Greater interdependency found in rice-growing regions
People living in the rice-growing regions of southern China are more interdependent, loyal, and nepotistic, and less likely to divorce than their counterparts in the wheat-growing regions north of the Yangtze, according to a study published in the journal Science.
Han Chinese students from various regions in the country underwent a series of tests, including the ‘triad task’, which shows subjects lists of three items, such as train, bus, and tracks. They then decide which two items should be paired together. Two of the items (trains and buses) can be paired because they belong to the same category (trains and buses are forms of transport), and two (trains and tracks) because they share a functional relationship (trains run on tracks). Participants from rice-growing regions were more likely to pair the train and the track, whereas those from wheat-growing regions tended to pair the train and the bus.

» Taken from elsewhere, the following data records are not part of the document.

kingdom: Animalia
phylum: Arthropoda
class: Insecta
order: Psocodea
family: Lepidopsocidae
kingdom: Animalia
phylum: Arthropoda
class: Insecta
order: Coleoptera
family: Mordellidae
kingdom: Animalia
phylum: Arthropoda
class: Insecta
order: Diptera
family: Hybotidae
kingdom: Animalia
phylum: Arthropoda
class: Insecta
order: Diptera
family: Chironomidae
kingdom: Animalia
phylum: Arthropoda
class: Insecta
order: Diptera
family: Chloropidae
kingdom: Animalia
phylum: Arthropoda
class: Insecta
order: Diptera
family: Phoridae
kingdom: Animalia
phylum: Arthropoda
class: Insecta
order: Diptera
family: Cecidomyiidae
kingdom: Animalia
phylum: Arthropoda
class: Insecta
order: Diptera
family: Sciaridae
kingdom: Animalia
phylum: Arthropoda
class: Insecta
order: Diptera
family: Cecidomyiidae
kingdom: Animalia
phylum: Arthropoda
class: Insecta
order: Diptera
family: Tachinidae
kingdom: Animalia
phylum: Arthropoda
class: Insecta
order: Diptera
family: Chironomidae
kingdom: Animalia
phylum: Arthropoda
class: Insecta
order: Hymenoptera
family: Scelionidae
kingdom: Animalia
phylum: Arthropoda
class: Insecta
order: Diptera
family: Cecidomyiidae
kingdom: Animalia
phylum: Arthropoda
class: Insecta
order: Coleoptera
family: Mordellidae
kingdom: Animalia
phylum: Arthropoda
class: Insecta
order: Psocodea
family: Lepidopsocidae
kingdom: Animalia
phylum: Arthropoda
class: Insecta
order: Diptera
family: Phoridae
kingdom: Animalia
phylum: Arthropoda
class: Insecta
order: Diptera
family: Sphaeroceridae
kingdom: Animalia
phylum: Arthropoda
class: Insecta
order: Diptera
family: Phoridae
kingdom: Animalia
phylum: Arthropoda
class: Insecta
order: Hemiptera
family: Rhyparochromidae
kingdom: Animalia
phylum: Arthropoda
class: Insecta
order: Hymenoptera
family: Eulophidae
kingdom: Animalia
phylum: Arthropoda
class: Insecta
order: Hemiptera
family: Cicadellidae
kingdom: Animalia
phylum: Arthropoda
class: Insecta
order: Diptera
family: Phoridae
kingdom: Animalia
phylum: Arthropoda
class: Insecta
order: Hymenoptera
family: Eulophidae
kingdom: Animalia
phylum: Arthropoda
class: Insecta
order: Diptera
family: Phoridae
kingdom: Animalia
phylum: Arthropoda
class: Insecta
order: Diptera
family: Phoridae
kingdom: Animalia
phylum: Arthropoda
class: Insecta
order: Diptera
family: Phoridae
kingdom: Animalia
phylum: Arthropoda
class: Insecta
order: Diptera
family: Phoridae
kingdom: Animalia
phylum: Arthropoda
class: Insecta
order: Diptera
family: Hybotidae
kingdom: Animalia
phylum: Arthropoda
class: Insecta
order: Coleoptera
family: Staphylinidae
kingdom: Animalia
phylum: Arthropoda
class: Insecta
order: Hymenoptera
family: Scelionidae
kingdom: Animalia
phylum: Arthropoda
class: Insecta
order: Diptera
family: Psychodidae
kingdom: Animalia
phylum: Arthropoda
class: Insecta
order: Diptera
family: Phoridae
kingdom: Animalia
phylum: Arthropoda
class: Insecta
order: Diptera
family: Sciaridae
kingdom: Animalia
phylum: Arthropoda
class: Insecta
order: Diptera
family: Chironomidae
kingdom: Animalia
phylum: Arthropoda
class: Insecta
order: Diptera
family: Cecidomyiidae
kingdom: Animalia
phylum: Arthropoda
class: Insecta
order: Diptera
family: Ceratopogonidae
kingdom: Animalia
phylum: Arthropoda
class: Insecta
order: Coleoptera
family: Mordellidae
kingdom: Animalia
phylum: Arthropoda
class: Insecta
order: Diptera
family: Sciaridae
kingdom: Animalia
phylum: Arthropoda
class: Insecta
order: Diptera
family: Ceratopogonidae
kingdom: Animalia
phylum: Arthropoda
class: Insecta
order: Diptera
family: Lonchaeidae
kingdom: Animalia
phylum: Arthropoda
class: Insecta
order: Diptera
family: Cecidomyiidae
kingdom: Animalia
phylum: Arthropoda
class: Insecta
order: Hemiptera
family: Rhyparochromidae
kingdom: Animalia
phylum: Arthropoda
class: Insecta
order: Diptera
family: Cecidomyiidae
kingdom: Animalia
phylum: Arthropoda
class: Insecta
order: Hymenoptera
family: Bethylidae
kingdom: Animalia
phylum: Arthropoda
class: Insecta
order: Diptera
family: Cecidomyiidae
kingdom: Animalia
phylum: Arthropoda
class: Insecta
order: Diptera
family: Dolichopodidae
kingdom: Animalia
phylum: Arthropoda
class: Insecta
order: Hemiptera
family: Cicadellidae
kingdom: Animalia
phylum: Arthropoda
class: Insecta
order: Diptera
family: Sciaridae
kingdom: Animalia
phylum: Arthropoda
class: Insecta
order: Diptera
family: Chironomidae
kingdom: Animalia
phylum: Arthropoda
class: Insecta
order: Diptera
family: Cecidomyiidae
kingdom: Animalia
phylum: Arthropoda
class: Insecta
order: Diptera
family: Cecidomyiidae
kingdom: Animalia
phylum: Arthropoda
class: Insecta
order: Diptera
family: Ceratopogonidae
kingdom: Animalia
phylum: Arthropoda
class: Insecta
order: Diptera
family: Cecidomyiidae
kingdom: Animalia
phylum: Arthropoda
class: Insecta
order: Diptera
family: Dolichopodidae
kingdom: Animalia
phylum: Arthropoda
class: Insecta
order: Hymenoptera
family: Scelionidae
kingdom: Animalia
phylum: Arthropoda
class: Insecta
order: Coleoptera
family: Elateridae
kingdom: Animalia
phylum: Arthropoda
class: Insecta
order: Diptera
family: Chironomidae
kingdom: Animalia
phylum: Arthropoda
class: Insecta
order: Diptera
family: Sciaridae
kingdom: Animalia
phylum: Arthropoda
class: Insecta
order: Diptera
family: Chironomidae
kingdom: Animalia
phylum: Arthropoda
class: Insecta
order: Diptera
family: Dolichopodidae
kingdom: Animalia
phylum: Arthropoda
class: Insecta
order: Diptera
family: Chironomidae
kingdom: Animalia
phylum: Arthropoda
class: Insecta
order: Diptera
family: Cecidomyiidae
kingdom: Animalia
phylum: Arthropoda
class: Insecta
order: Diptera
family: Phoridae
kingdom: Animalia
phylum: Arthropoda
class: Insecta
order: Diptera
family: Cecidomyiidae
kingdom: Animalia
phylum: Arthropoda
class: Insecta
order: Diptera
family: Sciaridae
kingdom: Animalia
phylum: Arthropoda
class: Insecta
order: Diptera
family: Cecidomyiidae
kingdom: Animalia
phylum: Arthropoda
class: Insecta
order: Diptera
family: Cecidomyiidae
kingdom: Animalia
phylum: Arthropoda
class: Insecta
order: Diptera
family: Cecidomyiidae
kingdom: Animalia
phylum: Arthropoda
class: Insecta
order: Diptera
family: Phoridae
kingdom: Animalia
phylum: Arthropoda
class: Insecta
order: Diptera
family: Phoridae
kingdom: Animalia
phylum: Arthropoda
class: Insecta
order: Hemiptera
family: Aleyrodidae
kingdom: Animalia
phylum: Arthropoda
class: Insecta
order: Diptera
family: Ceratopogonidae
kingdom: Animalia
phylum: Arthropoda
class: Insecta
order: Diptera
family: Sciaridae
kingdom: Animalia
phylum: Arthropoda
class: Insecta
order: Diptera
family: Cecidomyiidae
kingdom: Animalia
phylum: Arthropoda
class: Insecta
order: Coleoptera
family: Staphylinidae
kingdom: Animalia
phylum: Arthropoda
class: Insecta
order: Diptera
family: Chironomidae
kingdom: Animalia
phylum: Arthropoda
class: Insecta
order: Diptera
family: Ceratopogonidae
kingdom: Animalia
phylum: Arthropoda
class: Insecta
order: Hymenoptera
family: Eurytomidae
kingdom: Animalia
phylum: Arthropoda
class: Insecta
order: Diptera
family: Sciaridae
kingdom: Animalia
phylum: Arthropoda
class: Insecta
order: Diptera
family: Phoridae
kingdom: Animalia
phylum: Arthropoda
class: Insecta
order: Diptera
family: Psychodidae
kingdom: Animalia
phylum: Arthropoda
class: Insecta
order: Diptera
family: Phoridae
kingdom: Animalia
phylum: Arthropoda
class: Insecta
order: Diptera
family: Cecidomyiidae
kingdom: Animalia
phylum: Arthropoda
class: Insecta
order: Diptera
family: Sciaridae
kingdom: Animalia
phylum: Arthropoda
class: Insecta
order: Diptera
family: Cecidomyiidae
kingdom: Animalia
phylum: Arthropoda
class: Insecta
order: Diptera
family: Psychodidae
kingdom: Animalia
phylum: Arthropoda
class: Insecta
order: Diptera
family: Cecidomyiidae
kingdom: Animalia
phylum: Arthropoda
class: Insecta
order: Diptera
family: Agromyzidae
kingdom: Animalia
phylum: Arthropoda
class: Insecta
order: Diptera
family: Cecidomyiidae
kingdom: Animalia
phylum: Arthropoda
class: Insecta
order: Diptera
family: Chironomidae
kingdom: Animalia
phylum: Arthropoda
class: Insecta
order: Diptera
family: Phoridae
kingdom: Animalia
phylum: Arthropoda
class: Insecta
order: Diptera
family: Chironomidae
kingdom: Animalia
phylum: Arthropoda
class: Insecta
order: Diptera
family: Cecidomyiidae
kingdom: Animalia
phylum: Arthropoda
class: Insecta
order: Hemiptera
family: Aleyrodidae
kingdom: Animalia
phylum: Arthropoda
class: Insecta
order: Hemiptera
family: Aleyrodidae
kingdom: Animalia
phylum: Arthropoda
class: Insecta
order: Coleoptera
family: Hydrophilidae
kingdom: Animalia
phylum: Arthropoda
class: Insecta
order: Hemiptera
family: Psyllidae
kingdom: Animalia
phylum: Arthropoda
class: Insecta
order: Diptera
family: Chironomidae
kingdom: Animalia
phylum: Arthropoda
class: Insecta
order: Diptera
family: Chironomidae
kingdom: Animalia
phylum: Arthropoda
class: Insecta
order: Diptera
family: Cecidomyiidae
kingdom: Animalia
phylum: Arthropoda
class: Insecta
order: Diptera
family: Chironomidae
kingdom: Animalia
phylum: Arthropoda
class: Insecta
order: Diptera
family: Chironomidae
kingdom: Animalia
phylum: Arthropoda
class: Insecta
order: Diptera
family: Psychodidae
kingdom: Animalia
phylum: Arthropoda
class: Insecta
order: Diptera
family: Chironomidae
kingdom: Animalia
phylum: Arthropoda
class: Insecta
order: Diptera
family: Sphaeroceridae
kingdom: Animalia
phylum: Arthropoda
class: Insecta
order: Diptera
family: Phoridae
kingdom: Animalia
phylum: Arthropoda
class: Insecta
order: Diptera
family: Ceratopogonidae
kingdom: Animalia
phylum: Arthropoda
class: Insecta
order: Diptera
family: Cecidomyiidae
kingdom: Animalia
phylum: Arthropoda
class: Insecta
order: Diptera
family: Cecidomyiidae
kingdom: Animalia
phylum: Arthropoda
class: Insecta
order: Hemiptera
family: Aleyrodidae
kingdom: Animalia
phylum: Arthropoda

The so-called ‘rice theory’ is an extension of subsistence style theory, which argues that some forms of subsistence (such as farming) require more functional interdependence than other forms (such as herding). Over time, societies that have to cooperate intensely become more interdependent, whereas societies that do not have to depend on each other as much become more individualistic. Previous studies have tended to focus on farming versus herding rather than differences between types of farming.
The two major differences between farming rice and wheat are irrigation and labour. Rice paddies require the construction and maintenance of elaborate irrigation systems, in turn requiring cooperation between farmers – often at village level. Farmers also need to coordinate their use of water so as not to adversely affect the supplies of their neighbours. Overall, growing paddy rice is at least twice as labour intensive as wheat farming.
The rice theory predicts that a Unus pro omnibus, omnes pro uno mentality will apply to anybody living in a region where rice has been farmed for thousands of years, not just those directly involved with its production. This prediction was borne out by the study, as few if any of the participants had actually farmed rice or wheat for a living.
My feelings are that while this is an interesting study, one should always be cautious about cultural determinism.
1. Talhelm, T. et al., Large-Scale Psychological Differences Within China Explained by Rice Versus Wheat Agriculture. Science 344, 603-608 (2014).